== Exercise passage ==
Dynamic lane configuration: The dynamic lane configuration of an edge e at time t, \(lc_e(t)\), is the lane configuration that is used at the time point.

Definition 4

Travel cost: The travel cost of a vehicle i that presents at time t, \(TC_i(t)\), is the length of the period between t and the time when the vehicle reaches its destination.

Definition 5

Total travel cost: The total travel cost of vehicles that present at time t, TTC(t), is the sum of the travel costs of all the vehicles. That is, \(TTC(t)= \sum _{(i=1)}^n TC_i (t)\), where n is the number of vehicles.

PROBLEM STATEMENT. Given a set of vehicles at time t and the road network graph \(G_{t-1}(V,E)\) from time \(t-1\), find the new graph \(G_{t}(V,E)\) by computing dynamic lane configuration (\(lc_e(t)\)) for all the edges in E such that the total travel cost TTC(t) is minimized.

4 Coordinated Learning-Based Lane Allocation (CLLA)

== Check your understanding ==
(a) Rewrite the lane allocation text from "Travel cost: The travel" to "reaches its destination.", putting "final stop" in place of "destination".
(b) Name every term that the lane allocation text gives a definition for.
(c) Take the lane allocation text further, starting after its last line.
The listing is not needed.

== Data section ==

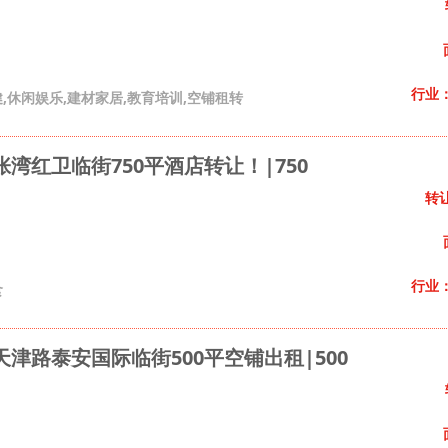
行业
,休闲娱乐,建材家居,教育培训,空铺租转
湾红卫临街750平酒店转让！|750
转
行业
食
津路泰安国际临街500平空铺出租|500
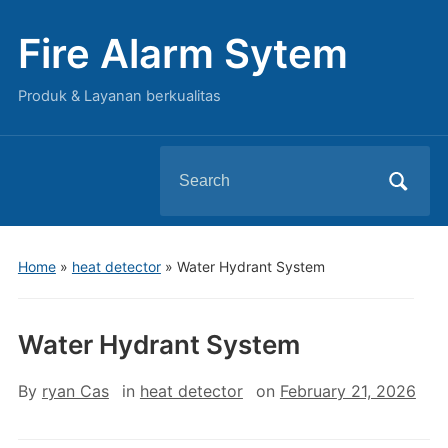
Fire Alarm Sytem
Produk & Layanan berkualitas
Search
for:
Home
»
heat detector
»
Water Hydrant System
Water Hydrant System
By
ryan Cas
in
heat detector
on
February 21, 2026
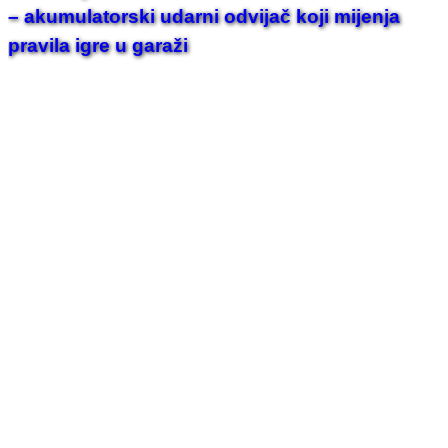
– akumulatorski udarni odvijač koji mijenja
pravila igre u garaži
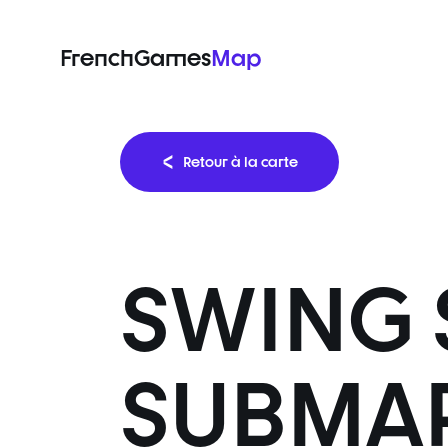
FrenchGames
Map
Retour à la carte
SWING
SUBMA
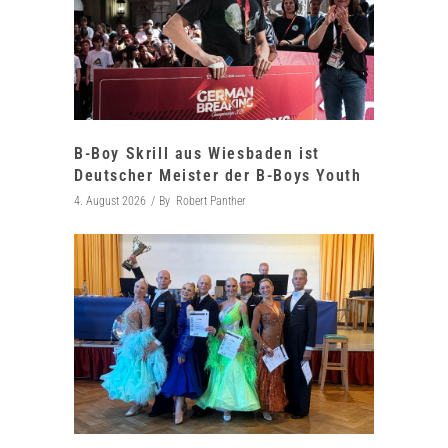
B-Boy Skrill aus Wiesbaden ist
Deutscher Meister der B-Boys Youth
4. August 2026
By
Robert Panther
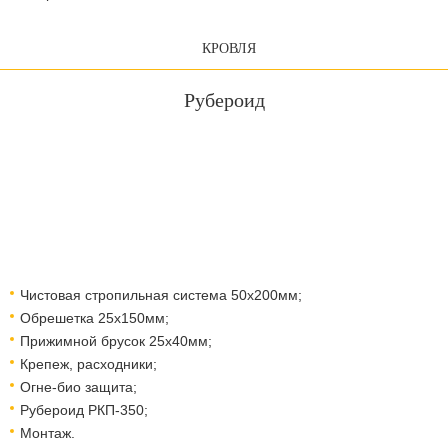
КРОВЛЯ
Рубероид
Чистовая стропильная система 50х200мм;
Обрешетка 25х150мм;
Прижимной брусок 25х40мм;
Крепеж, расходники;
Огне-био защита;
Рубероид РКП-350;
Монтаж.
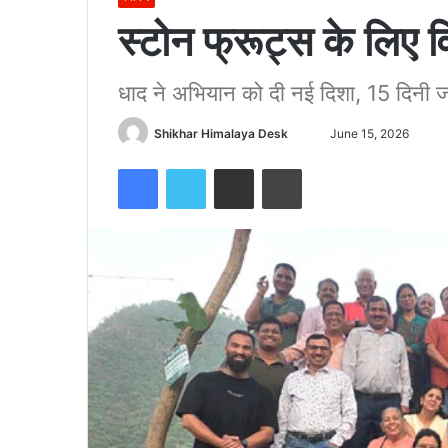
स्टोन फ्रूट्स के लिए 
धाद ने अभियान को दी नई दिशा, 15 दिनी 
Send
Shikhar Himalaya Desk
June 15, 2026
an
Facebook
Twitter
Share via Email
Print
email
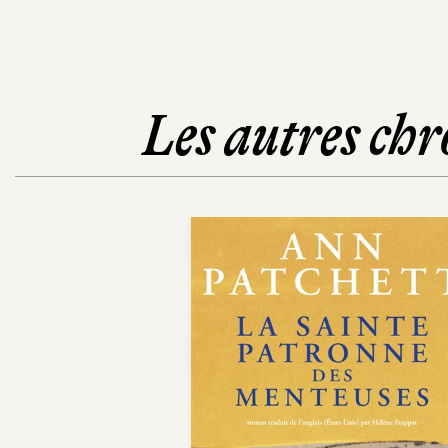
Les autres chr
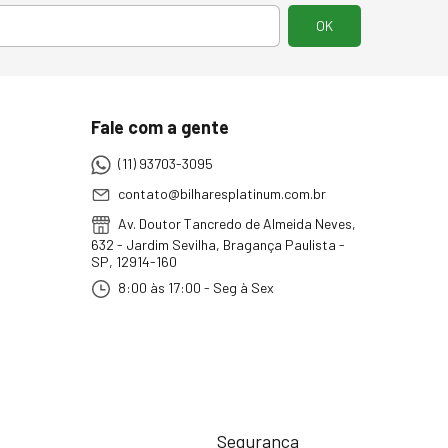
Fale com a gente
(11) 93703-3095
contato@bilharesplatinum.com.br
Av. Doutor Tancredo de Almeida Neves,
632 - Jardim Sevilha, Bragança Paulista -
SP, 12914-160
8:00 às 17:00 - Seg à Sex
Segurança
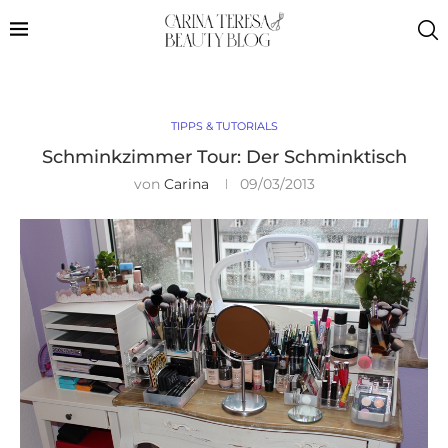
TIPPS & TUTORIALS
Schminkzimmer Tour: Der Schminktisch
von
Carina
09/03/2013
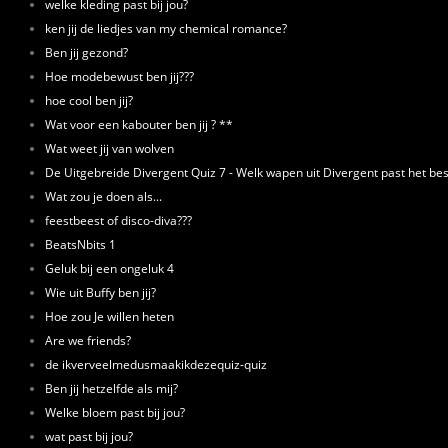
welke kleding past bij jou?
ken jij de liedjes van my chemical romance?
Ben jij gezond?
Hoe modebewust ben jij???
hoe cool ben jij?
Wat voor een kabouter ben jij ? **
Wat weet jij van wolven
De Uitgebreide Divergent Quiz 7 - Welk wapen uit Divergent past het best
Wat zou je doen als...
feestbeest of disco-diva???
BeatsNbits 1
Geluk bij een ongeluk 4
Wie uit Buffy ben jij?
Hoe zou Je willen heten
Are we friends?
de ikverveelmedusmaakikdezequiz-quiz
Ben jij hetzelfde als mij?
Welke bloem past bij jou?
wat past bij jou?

== Per-task outputs ==
(a)
Travel cost: The travel cost of a vehicle i that presents at time t, \(TC_i(t)\), is the length of the period between t and the time when the vehicle reaches its final stop.

(b) Dynamic lane configuration, Travel cost, Total travel cost

(c)
To solve the optimization problem defined in Sect. 3, we propose Coordinated Learning-based Lane Allocation (CLLA) solution. CLLA uses a two-layer multi-agent architecture, as shown in Fig. 2. The bottom layer consists of a set of RL Agents that are responsible for optimizing the direction of lanes connected to specific intersections. The lane-direction changes that are decided by the RL Agents are aggregated and evaluated by a set of Coordinating Agents at the upper layer, with the aim to resolve conflicts between the RL agents’ decisions.

CLLA provides a scalable solution for dynamic lane configuration at the road network level as traffic patterns changes in real-time. CLLA uses reinforcement learning to help optimize lane-direction configurations, which allows optimization in a high variety of real-time traffic conditions. In addition, CLLA achieves coordination between the RL Agents by considering the impact of a potential lane-direction change on different parts of the road network. As detailed later, CLLA only needs to know partial information about vehicle paths in addition to certain real-time traffic conditions, such as intersection queue lengths and lane configuration of road segments, which can be obtained from inductive-loop traffic detectors.
Fig. 2.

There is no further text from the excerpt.